Lerach (he who is sueing Cymer, inter alia) strikes out

From an editorial in today's WSJ:

Strike King Strikes Out
The key words were "abuse of the legal process" in the recent victory over the law firm Milberg Weiss Bershad Hynes & Lerach, whose lead partner William Lerach, King of the Strike Suits, enriched himself by $100 million in the past decade churning out machinelike lawsuits against companies with volatile stock prices.

What went around has come around with a stunning jury verdict of $45 million for malicious litigation on behalf of Daniel Fischel, dean of the University of Chicago Law School and cofounder of Lexecon, a consulting group that often tangled in court with the Lerach firm. Mr. Fischel held on for nearly a decade against the advice of friends and lawyers, maintaining that the real issue was the integrity of the law. His point was pretty well established when, after the verdict but before the jury could deliberate on punitive damages, Milberg Weiss agreed to his surrender terms, $50 million wired into his lawyer's bank account immediately.


According to the legal press, it would be highly unusual for insurers to pay for an "intentional tort." Nor were any insurance company representatives involved in the settlement negotiations. But facing the prospect of punitive damages, Milberg Weiss had reason to fear that judges in the future would refuse to accept its lead role in the class-action lawsuits that are its bread and butter. This is a second blow following Congress's 1995 overhaul of the rules for federal securities suits. That law stipulated that the investor with the biggest losses should pick the lead counsel. This provision was aimed squarely at Mr. Lerach, who typically brought suits in the names of figurehead shareholders on his roster who often own relatively few shares in the target company.

Indeed, the words "abuse of the legal process" have a resonance beyond the pursuit of Lexecon, a firm that had been successful in providing expert testimony to companies targeted by Mr. Lerach. "I have the greatest practice of law in the world," Mr. Lerach once told a meeting of corporate directors. "I have no clients." It might be truer to say that he manufactures the client to suit the case, but a federal judge in Dallas cited the remark in stripping the firm of its lead role in a case three years ago under the new securities law.

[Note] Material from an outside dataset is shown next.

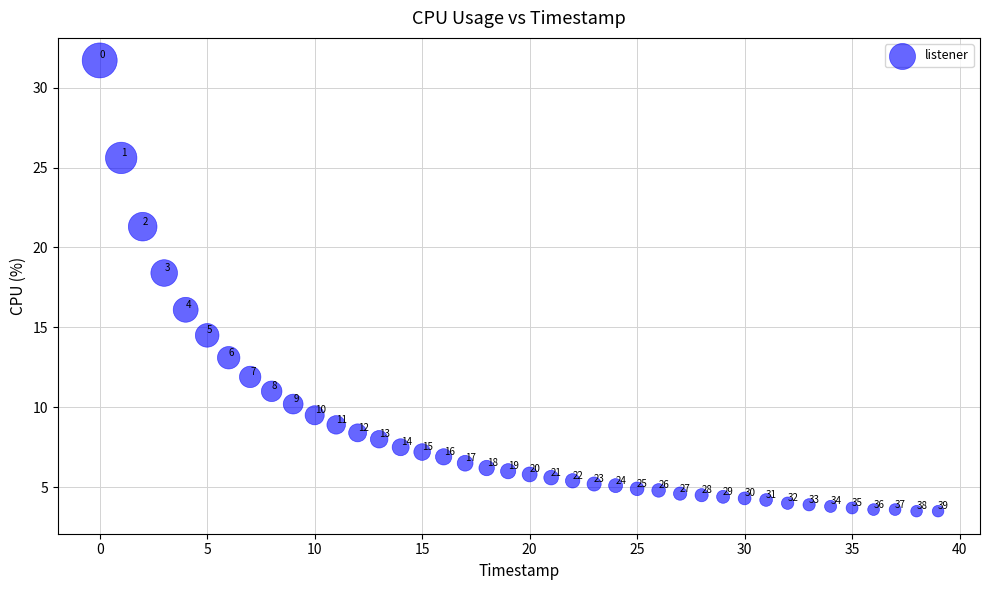

What is the range of Y values (max minus min)?

28.2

It is an open secret that Mr. Lerach and friends make much of their living suing innocent companies with volatile share prices, mostly in the technology sector, and extracting settlements from busy executives who can't afford to waste time in legal maneuvering. John Doerr, one of Silicon Valley's most admired venture capitalists and a backer of AOL, Netscape, Amazon.com, and Sun Microsystems, told us four years ago that "Bill Lerach is a cunning economic terrorist. What he's doing is certainly immoral, and just this side of illegal." Fortune called him a "Mr. Happyface the clown" who instantly becomes a "blustery, profanity-sputtering bully."

The Fischel dispute stems from the 1988 Nucorp Energy lawsuit, which Mr. Lerach had publicly boasted was going to be his biggest victory. Stuart Kadison, a distinguished Los Angeles lawyer who worked on Brown v. Board of Education, testified how Mr. Lerach once pushed his way into a crowded elevator during the Nucorp trial and shouted, "Kadison, this case is going to bring an ignominious end to your mediocre career."

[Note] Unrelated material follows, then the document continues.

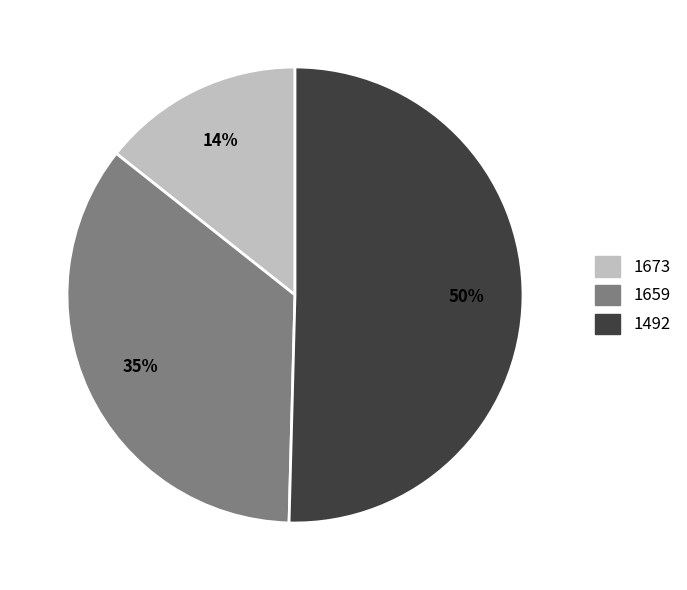

Is there a majority slice in this chart?

Yes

Mr. Fischel's testimony gutted Mr. Lerach's arguments in Nucor, in what this page at the time called a victory for economics. Mr. Lerach became apoplectic and, as the jury heard, threatened to "put the little expletive out of business." Two years later he ginned up a flimsy premise to name Lexecon as one of 100 defendants in the notorious Lincoln Savings case, then used the fact that Mr. Fischel had been sued in the Lincoln case to discredit his expert testimony in other cases.

Mr. Lerach's temper has been useful to him over the years, convincing himself and juries that the companies he was shaking down somehow deserved it. He evidently found a kindred soul in Bill Clinton, who had promised Silicon Valley his help in curbing meritless shareholder lawsuits, but then vetoed the bill a few days after Mr. Lerach somehow found his way to a White House dinner. That backflip enraged good Democrats like Chris Dodd of Connecticut. A bipartisan Congress overrode the veto by a margin of three to one. Over the years Mr. Clinton and the Democrats have pocketed hundreds of thousands of dollars in contributions from Mr. Lerach.

The 1995 legislation was meant to corral the shoot-first tactics of Mr. Lerach and his acolytes, but his firm's mass-strafing of high-tech companies has hardly let up. In just the past 30 days it has issued press releases announcing class-action lawsuits against 20 firms, ranging from Compaq to Engineering Animation Inc. In our view, Mr. Lerach continues to "abuse the legal process."